Our only hope

February 15, 2021


     Saturday, in a result that surprised no one, the Senate failed to muster the 67 votes necessary to convict Donald Trump of the high crime of inciting an insurrection against a co-equal branch of government.  Despite having been directly attacked by a marauding mob of racist anti-Semites who defiled the Capitol and endangered their lives, only 7 Republican Senators voted to convict Trump.  Despite spending four days hearing the House Managers’ searing prosecution, which detailed the grievous injuries suffered by the police officers Republicans profess to love, 43 Republicans voted that Trump was not guilty.  Despite watching newly revealed footage showing how close they all came to danger, along with a timeline of Trump tweets showing that he directly endangered the life of his loyal Vice President, dead-eyed Puritan, Mike Pence, and that Trump delayed calling off the mob for hours, only 7 Republican Senators with nothing to lose voted to convict him, (Source:  “Quick end to Trump trial leaves unanswered questions,” by Rosalind S. Helderman, The Washington Post, 2/13/21).
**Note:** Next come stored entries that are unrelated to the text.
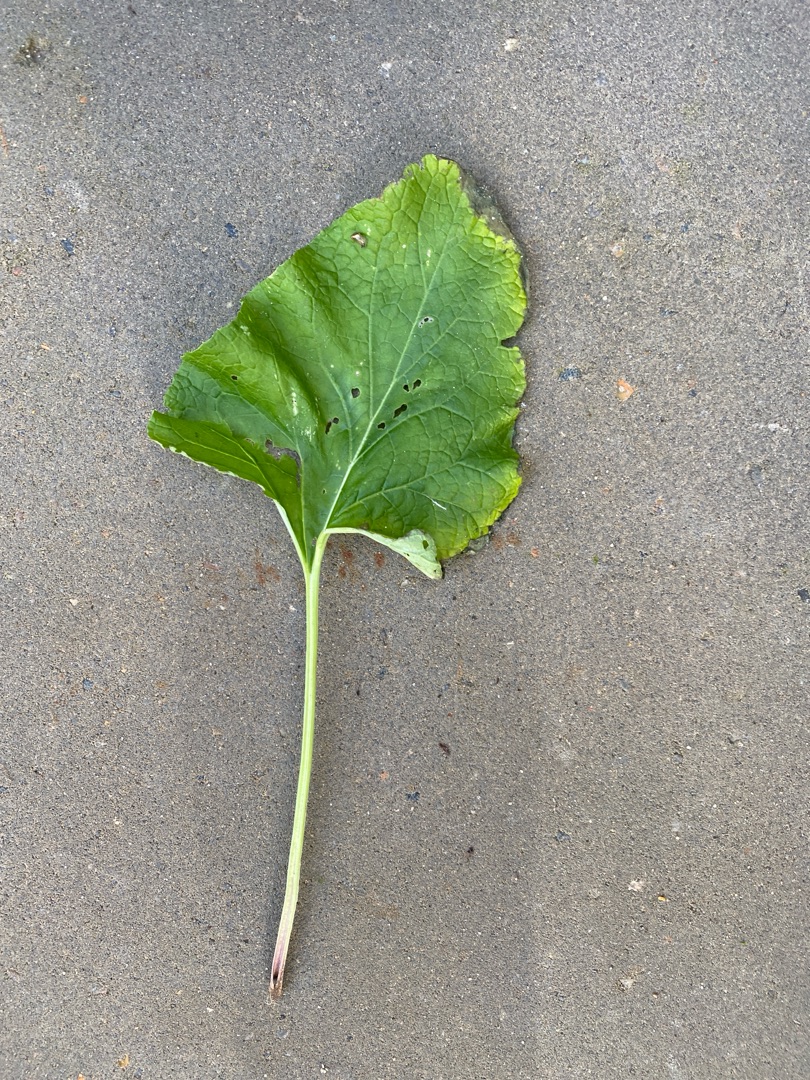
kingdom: Plantae
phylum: Tracheophyta
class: Magnoliopsida
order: Asterales
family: Asteraceae
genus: Arctium
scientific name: Arctium
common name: Burreslægten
       Republicans refused to convict Trump because they are his unimpeached co-conspirators.  After all, the day of the attack, six Senators and 121 House members  voted against certifying the Electoral College results.  They gladly perpetuated the Big Lie that the election was stolen and that the votes of the Black, Brown and Indigenous people who powered Biden’s victory were illegitimate per se.  The acquittal is a signal from those at the highest echelons of the Republican Party that they don’t believe in democracy.

    With Saturday’s verdict, the rest of America is learning what Black Americans have always known, that white supremacists have long deployed murderous violence to maintain power.  There is a straight line from the acquittal of the murderers of Emmett Till by an all-white jury, to the acquittal of Donald Trump.  In fact, America’s commitment to maintaining a racial caste system has gone beyond merely exculpating extrajudicial murder.  Our government has not hesitated to resort to state sponsored violence to maintain the status quo, as films like Judas and The Black Messiah make chillingly clear.

      Their ability to do so has depended on the willingness of a majority of Americans, to extol the myth of  American exceptionalism despite such atrocities. Belief in the jerry-built fantasy of American democracy required that Americans treat the subjugation of Black people as a footnote, rather than a foundational contradiction.  As Vann Newkirk details in The Atlantic, it was Black civil rights activists that finally  made this country a democracy with the passage of the Voting Rights Act in 1965.  As Saturday’s acquittal demonstrates, it is “hanging by a thread.”  The only way forward is to disarm domestic terrorists, nuke the filibuster to pass HR 1 and the For The People Act, and most importantly, follow the lead of Black people.  We are this fragile republic’s only hope.  We always have been.

        

One Reply to “Our only hope”

  1. Not to be overlooked is the ironic fact that Eugene Goodman, a black man, saved the legislative branch of government.